* **Task directions**:
Repeat the listing below exactly as given.

==== Data in this exercise

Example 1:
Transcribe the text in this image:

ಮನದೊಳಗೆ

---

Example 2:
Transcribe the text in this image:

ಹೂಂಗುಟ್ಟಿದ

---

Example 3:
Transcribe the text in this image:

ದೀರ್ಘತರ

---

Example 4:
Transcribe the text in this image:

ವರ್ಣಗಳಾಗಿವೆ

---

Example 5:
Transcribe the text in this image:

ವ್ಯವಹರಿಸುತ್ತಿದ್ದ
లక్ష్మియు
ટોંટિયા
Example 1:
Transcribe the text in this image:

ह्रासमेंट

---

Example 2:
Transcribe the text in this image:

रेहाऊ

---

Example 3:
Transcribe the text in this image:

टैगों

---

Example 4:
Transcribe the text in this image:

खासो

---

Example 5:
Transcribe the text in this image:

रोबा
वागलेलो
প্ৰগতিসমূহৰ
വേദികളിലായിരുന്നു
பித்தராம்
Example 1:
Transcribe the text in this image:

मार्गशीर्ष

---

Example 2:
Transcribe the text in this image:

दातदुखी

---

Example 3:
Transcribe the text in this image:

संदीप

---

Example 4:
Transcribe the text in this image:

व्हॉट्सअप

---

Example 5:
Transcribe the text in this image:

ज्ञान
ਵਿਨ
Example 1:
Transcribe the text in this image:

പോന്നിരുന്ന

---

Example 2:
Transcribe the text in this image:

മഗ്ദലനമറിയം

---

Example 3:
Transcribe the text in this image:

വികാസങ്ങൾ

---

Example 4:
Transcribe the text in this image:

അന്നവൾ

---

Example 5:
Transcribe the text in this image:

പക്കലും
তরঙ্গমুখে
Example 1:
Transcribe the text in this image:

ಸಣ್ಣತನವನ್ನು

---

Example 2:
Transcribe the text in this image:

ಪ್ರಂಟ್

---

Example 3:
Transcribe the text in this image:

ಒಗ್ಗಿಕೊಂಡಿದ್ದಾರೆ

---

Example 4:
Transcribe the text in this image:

========

* **Written reply**:
Example 1:
Transcribe the text in this image:

ಮನದೊಳಗೆ

---

Example 2:
Transcribe the text in this image:

ಹೂಂಗುಟ್ಟಿದ

---

Example 3:
Transcribe the text in this image:

ದೀರ್ಘತರ

---

Example 4:
Transcribe the text in this image:

ವರ್ಣಗಳಾಗಿವೆ

---

Example 5:
Transcribe the text in this image:

ವ್ಯವಹರಿಸುತ್ತಿದ್ದ
లక్ష్మియు
ટોંટિયા
Example 1:
Transcribe the text in this image:

ह्रासमेंट

---

Example 2:
Transcribe the text in this image:

रेहाऊ

---

Example 3:
Transcribe the text in this image:

टैगों

---

Example 4:
Transcribe the text in this image:

खासो

---

Example 5:
Transcribe the text in this image:

रोबा
वागलेलो
প্ৰগতিসমূহৰ
വേദികളിലായിരുന്നു
பித்தராம்
Example 1:
Transcribe the text in this image:

मार्गशीर्ष

---

Example 2:
Transcribe the text in this image:

दातदुखी

---

Example 3:
Transcribe the text in this image:

संदीप

---

Example 4:
Transcribe the text in this image:

व्हॉट्सअप

---

Example 5:
Transcribe the text in this image:

ज्ञान
ਵਿਨ
Example 1:
Transcribe the text in this image:

പോന്നിരുന്ന

---

Example 2:
Transcribe the text in this image:

മഗ്ദലനമറിയം

---

Example 3:
Transcribe the text in this image:

വികാസങ്ങൾ

---

Example 4:
Transcribe the text in this image:

അന്നവൾ

---

Example 5:
Transcribe the text in this image:

പക്കലും
তরঙ্গমুখে
Example 1:
Transcribe the text in this image:

ಸಣ್ಣತನವನ್ನು

---

Example 2:
Transcribe the text in this image:

ಪ್ರಂಟ್

---

Example 3:
Transcribe the text in this image:

ಒಗ್ಗಿಕೊಂಡಿದ್ದಾರೆ

---

Example 4:
Transcribe the text in this image:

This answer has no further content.